Expanding Access to Federal Prices Could Cause Other Price Changes
HEHS-00-118: Published: Aug 7, 2000. Publicly Released: Sep 6, 2000.
- Full Report:
Pursuant to a congressional request, GAO provided information on the expansion of Medicare beneficiaries' access to prescription drugs, focusing on the: (1) federal drug price discounts available to federal and nonfederal purchasers and the size of those discounts; and (2) potential effects that extending such discounts to nonfederal purchasers may have on outpatient drug prices paid by federal and nonfederal purchasers.

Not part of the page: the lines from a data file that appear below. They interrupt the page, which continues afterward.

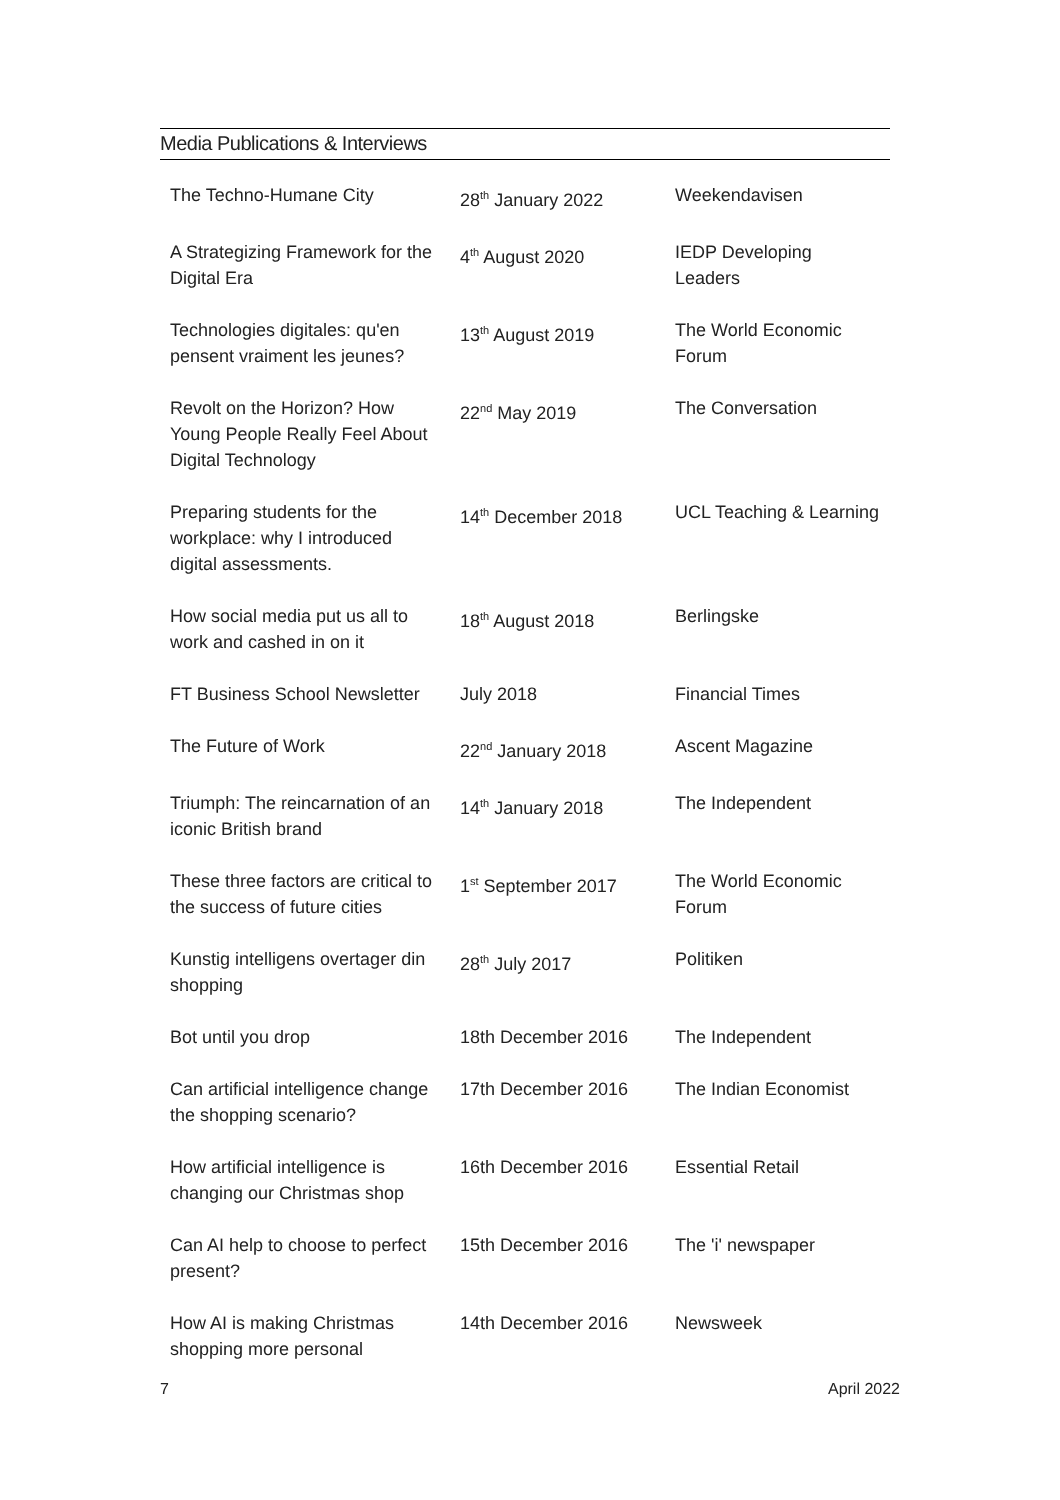Media Publications & Interviews
| The Techno-Humane City | 28<sup>th</sup> January 2022 | Weekendavisen |
| A Strategizing Framework for the Digital Era | 4<sup>th</sup> August 2020 | IEDP Developing Leaders |
| Technologies digitales: qu'en pensent vraiment les jeunes? | 13<sup>th</sup> August 2019 | The World Economic Forum |
| Revolt on the Horizon? How Young People Really Feel About Digital Technology | 22<sup>nd</sup> May 2019 | The Conversation |
| Preparing students for the workplace: why I introduced digital assessments. | 14<sup>th</sup> December 2018 | UCL Teaching & Learning |
| How social media put us all to work and cashed in on it | 18<sup>th</sup> August 2018 | Berlingske |
| FT Business School Newsletter | July 2018 | Financial Times |
| The Future of Work | 22<sup>nd</sup> January 2018 | Ascent Magazine |
| Triumph: The reincarnation of an iconic British brand | 14<sup>th</sup> January 2018 | The Independent |
| These three factors are critical to the success of future cities | 1<sup>st</sup> September 2017 | The World Economic Forum |
| Kunstig intelligens overtager din shopping | 28<sup>th</sup> July 2017 | Politiken |
| Bot until you drop | 18th December 2016 | The Independent |
| Can artificial intelligence change the shopping scenario? | 17th December 2016 | The Indian Economist |
| How artificial intelligence is changing our Christmas shop | 16th December 2016 | Essential Retail |
| Can AI help to choose to perfect present? | 15th December 2016 | The 'i' newspaper |
| How AI is making Christmas shopping more personal | 14th December 2016 | Newsweek |
7 April 2022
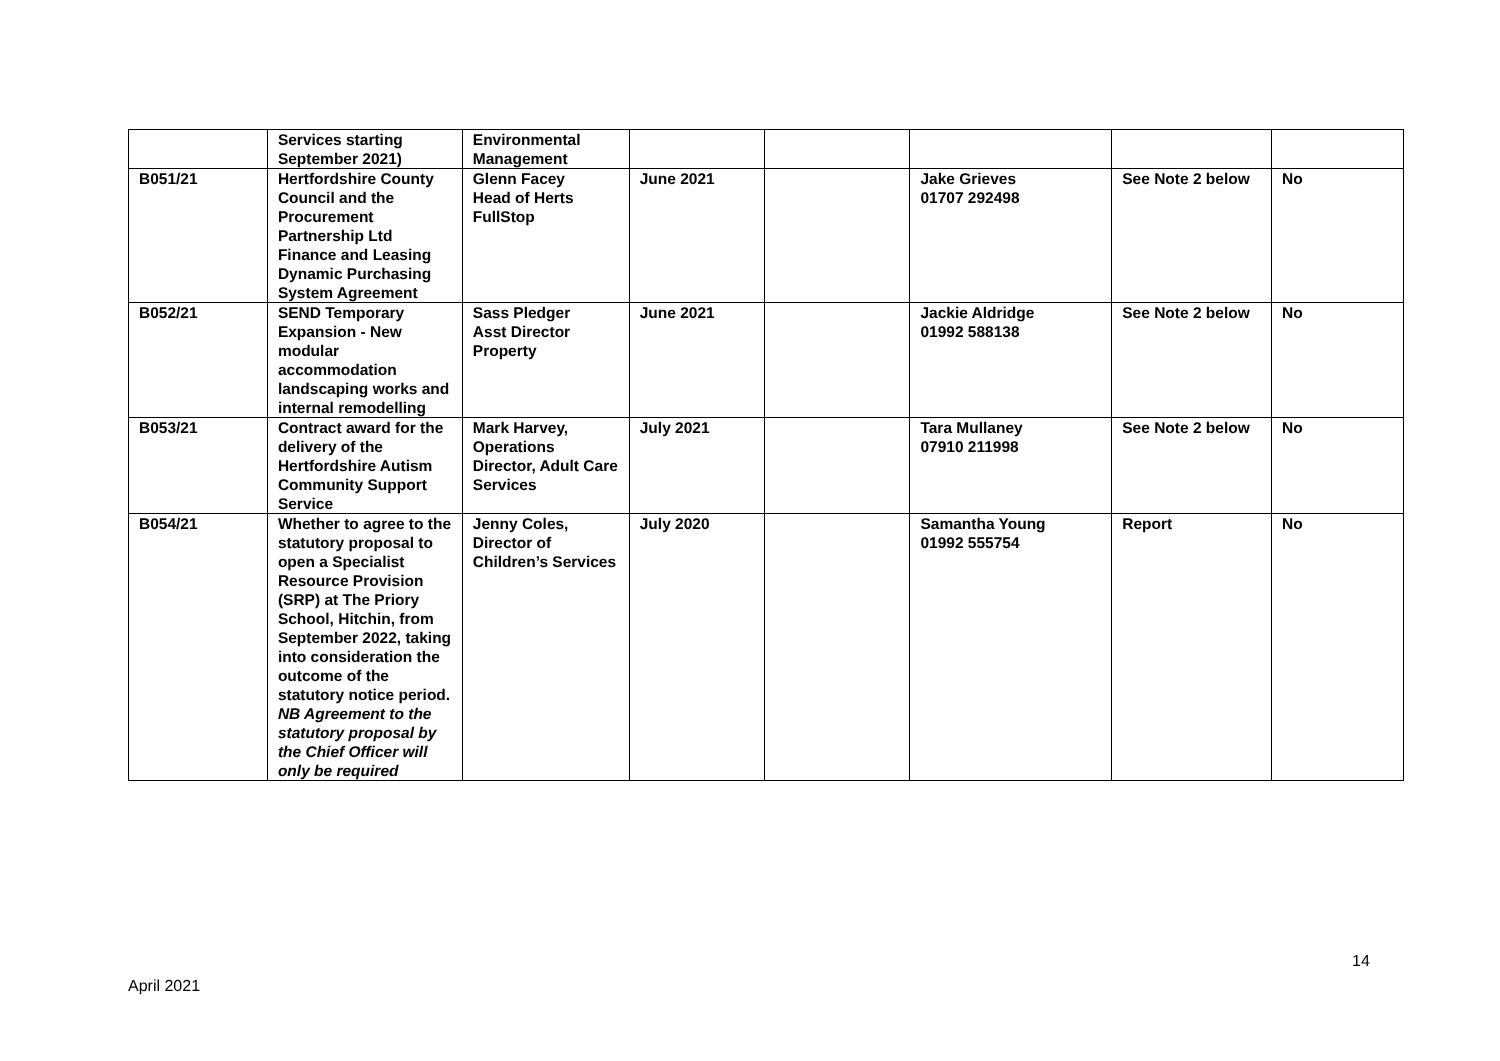| | Services starting September 2021) | Environmental Management | | | | | |
| B051/21 | Hertfordshire County Council and the Procurement Partnership Ltd Finance and Leasing Dynamic Purchasing System Agreement | Glenn Facey Head of Herts FullStop | June 2021 | | Jake Grieves 01707 292498 | See Note 2 below | No |
| B052/21 | SEND Temporary Expansion - New modular accommodation landscaping works and internal remodelling | Sass Pledger Asst Director Property | June 2021 | | Jackie Aldridge 01992 588138 | See Note 2 below | No |
| B053/21 | Contract award for the delivery of the Hertfordshire Autism Community Support Service | Mark Harvey, Operations Director, Adult Care Services | July 2021 | | Tara Mullaney 07910 211998 | See Note 2 below | No |
| B054/21 | Whether to agree to the statutory proposal to open a Specialist Resource Provision (SRP) at The Priory School, Hitchin, from September 2022, taking into consideration the outcome of the statutory notice period. NB Agreement to the statutory proposal by the Chief Officer will only be required | Jenny Coles, Director of Children’s Services | July 2020 | | Samantha Young 01992 555754 | Report | No |
14
April 2021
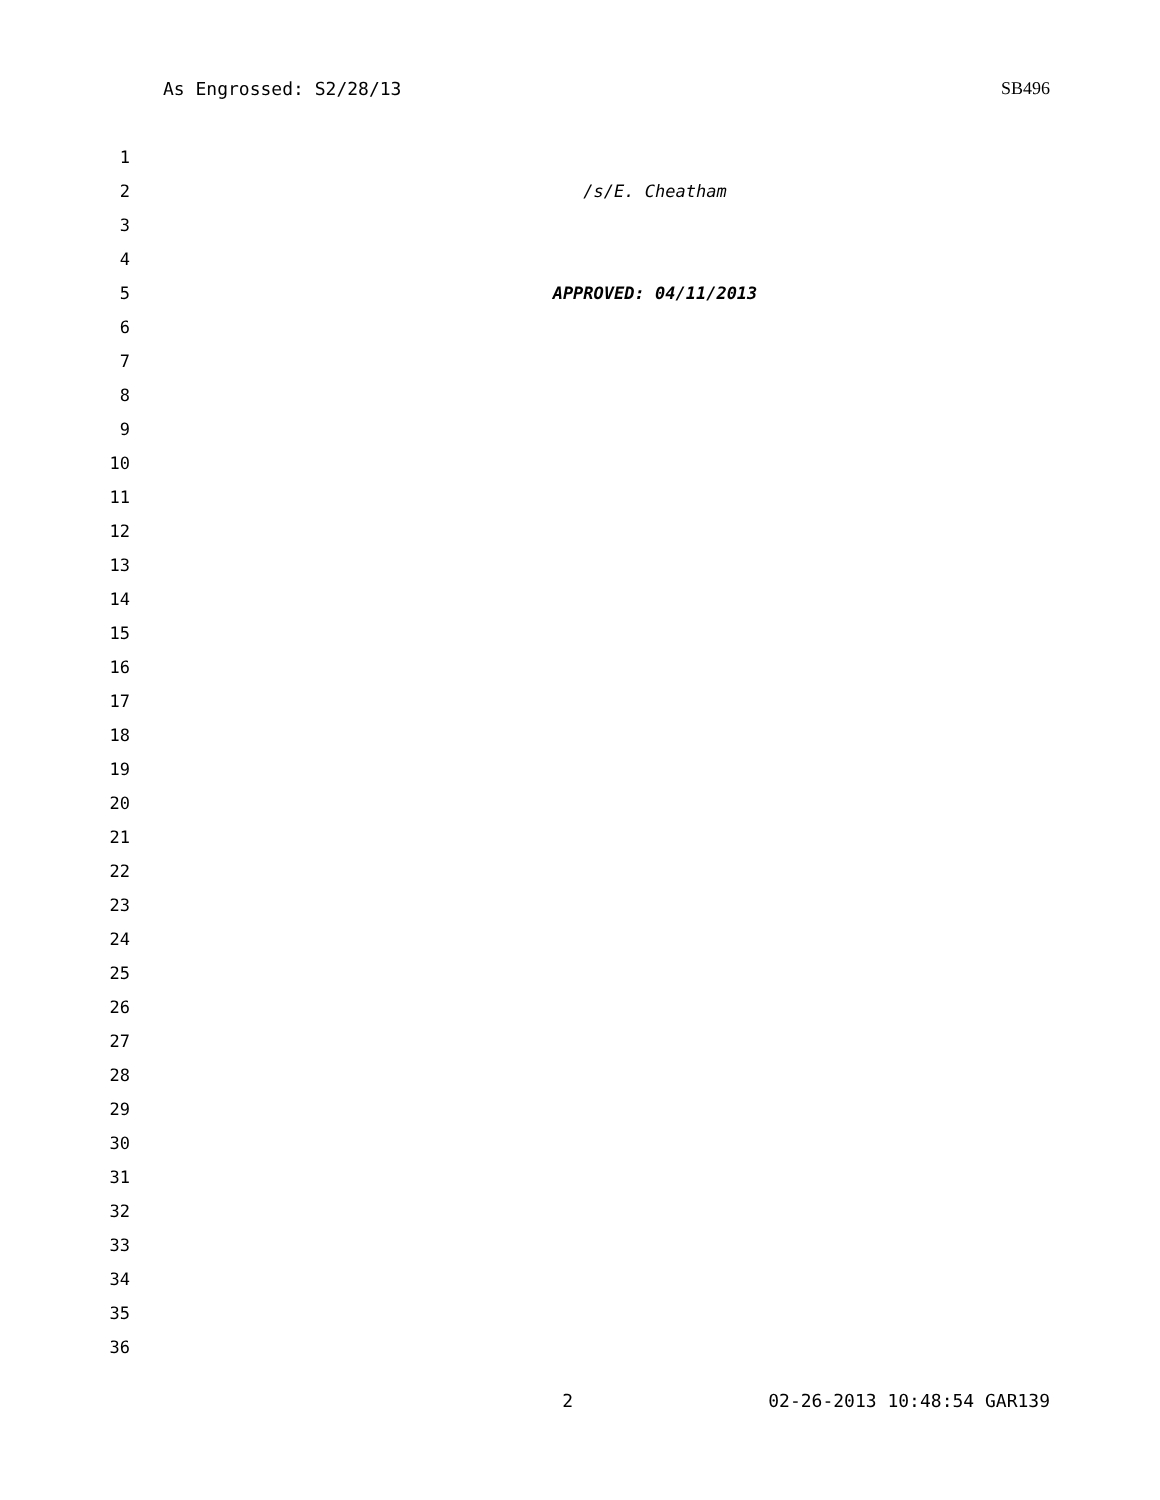As Engrossed: S2/28/13 SB496
1
2 /s/E. Cheatham
3
4
5 APPROVED: 04/11/2013
6
7
8
9
10
11
12
13
14
15
16
17
18
19
20
21
22
23
24
25
26
27
28
29
30
31
32
33
34
35
36
2 02-26-2013 10:48:54 GAR139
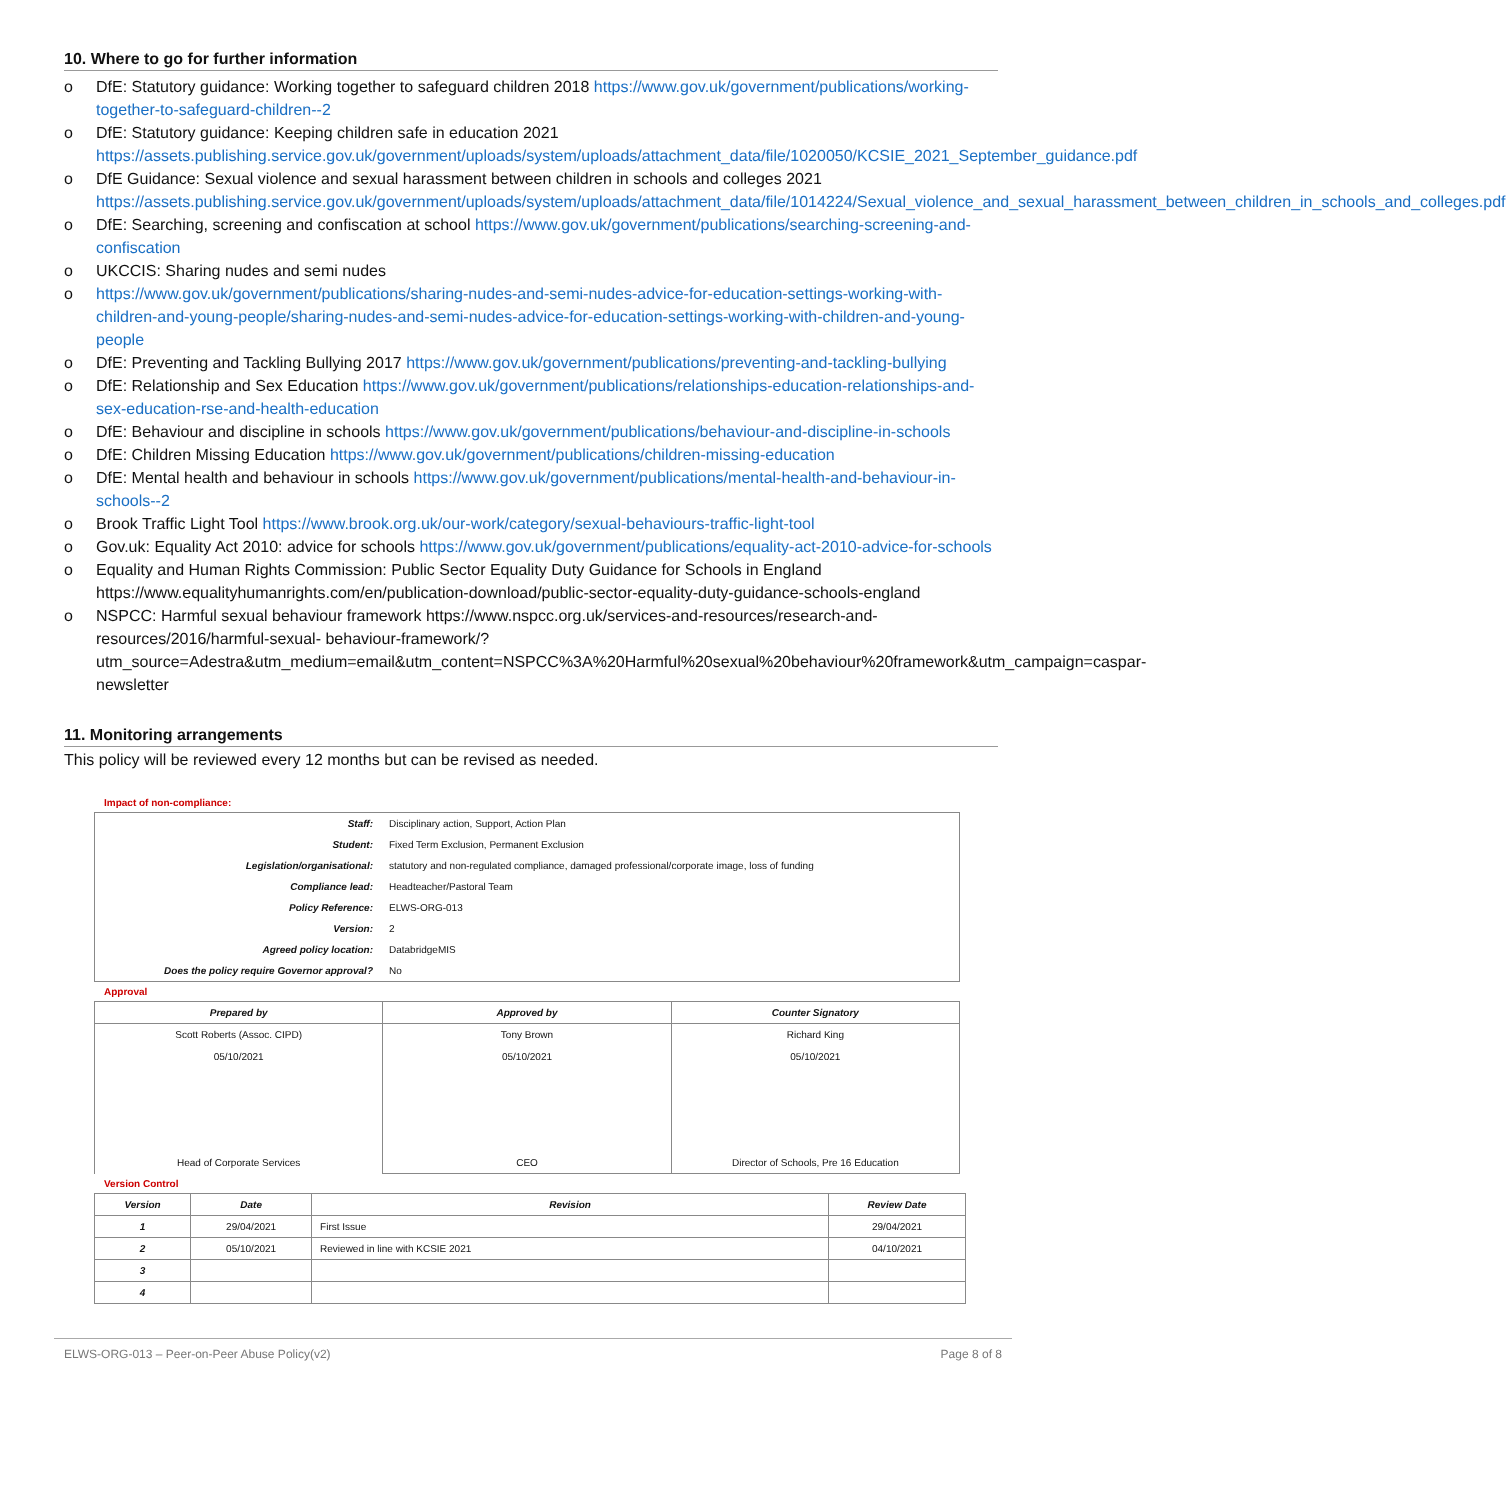10. Where to go for further information
o DfE: Statutory guidance: Working together to safeguard children 2018 https://www.gov.uk/government/publications/working-together-to-safeguard-children--2
o DfE: Statutory guidance: Keeping children safe in education 2021 https://assets.publishing.service.gov.uk/government/uploads/system/uploads/attachment_data/file/1020050/KCSIE_2021_September_guidance.pdf
o DfE Guidance: Sexual violence and sexual harassment between children in schools and colleges 2021 https://assets.publishing.service.gov.uk/government/uploads/system/uploads/attachment_data/file/1014224/Sexual_violence_and_sexual_harassment_between_children_in_schools_and_colleges.pdf
o DfE: Searching, screening and confiscation at school https://www.gov.uk/government/publications/searching-screening-and-confiscation
o UKCCIS: Sharing nudes and semi nudes
o https://www.gov.uk/government/publications/sharing-nudes-and-semi-nudes-advice-for-education-settings-working-with-children-and-young-people/sharing-nudes-and-semi-nudes-advice-for-education-settings-working-with-children-and-young-people
o DfE: Preventing and Tackling Bullying 2017 https://www.gov.uk/government/publications/preventing-and-tackling-bullying
o DfE: Relationship and Sex Education https://www.gov.uk/government/publications/relationships-education-relationships-and-sex-education-rse-and-health-education
o DfE: Behaviour and discipline in schools https://www.gov.uk/government/publications/behaviour-and-discipline-in-schools
o DfE: Children Missing Education https://www.gov.uk/government/publications/children-missing-education
o DfE: Mental health and behaviour in schools https://www.gov.uk/government/publications/mental-health-and-behaviour-in-schools--2
o Brook Traffic Light Tool https://www.brook.org.uk/our-work/category/sexual-behaviours-traffic-light-tool
o Gov.uk: Equality Act 2010: advice for schools https://www.gov.uk/government/publications/equality-act-2010-advice-for-schools
o Equality and Human Rights Commission: Public Sector Equality Duty Guidance for Schools in England https://www.equalityhumanrights.com/en/publication-download/public-sector-equality-duty-guidance-schools-england
o NSPCC: Harmful sexual behaviour framework https://www.nspcc.org.uk/services-and-resources/research-and-resources/2016/harmful-sexual- behaviour-framework/?utm_source=Adestra&utm_medium=email&utm_content=NSPCC%3A%20Harmful%20sexual%20behaviour%20framework&utm_campaign=caspar-newsletter
11. Monitoring arrangements
This policy will be reviewed every 12 months but can be revised as needed.
Impact of non-compliance:
| Staff: | Disciplinary action, Support, Action Plan |
| Student: | Fixed Term Exclusion, Permanent Exclusion |
| Legislation/organisational: | statutory and non-regulated compliance, damaged professional/corporate image, loss of funding |
| Compliance lead: | Headteacher/Pastoral Team |
| Policy Reference: | ELWS-ORG-013 |
| Version: | 2 |
| Agreed policy location: | DatabridgeMIS |
| Does the policy require Governor approval? | No |
Approval
| Prepared by | Approved by | Counter Signatory |
| --- | --- | --- |
| Scott Roberts (Assoc. CIPD) 05/10/2021 Head of Corporate Services | Tony Brown 05/10/2021 CEO | Richard King 05/10/2021 Director of Schools, Pre 16 Education |
Version Control
| Version | Date | Revision | Review Date |
| --- | --- | --- | --- |
| 1 | 29/04/2021 | First Issue | 29/04/2021 |
| 2 | 05/10/2021 | Reviewed in line with KCSIE 2021 | 04/10/2021 |
| 3 | | | |
| 4 | | | |
ELWS-ORG-013 – Peer-on-Peer Abuse Policy(v2) Page 8 of 8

GAO noted that: (1) federal departments and agencies, state Medicaid programs, and numerous nonfederal public health entities have access to prescription drugs at substantially lower prices than many other purchasers; (2) federal entities can purchase drugs from the federal supply schedule at prices that are the same or lower than those drug manufacturers charge their most-favored private purchasers; (3) federal law also specifies that state Medicaid programs and certain nonfederal purchasers can receive substantial discounts on prescription drug prices; (4) under the Omnibus Budget Reconciliation Act of 1990, drug manufacturers must provide rebates to state Medicaid programs for their outpatient drugs in exchange for Medicaid coverage; (5) the Public Health Service Act also provides some nonfederal purchasers, such as community health centers and certain public hospitals, access to drug prices based on Medicaid rebates; (6) mandating that federal prices for outpatient prescription drugs be extended to a large group of purchasers, such as Medicare beneficiaries, could lower the prices they pay but raise prices for others; (7) such price changes could occur because drug manufacturers would be required to charge beneficiaries and federal purchasers the same prices; (8) to protect their revenues, manufacturers could raise prices for federal purchasers; (9) furthermore, because federal prices are generally based on prices paid by nonfederal purchasers, manufacturers would have to raise prices to these purchasers in order to raise the federal prices; (10) in particular, large private purchasers that tend to pay lower prices, such as health maintenance organizations and other insurers, could see their prices rise; (11) while it is not possible to predict the extent or timing of any changes in manufacturer pricing strategies if Medicare beneficiaries gained access to the same prices available to federal purchasers, the experience following implementation of a Medicaid rebate suggests that manufacturers would adjust prices quickly; and (12) the magnitude of these potential effects would vary by drug and would depend on a number of factors, including the relationship between the specific federal price extended to Medicare beneficiaries and the price paid by nonfederal purchasers, as well as the number of Medicare beneficiaries with access to the federal price.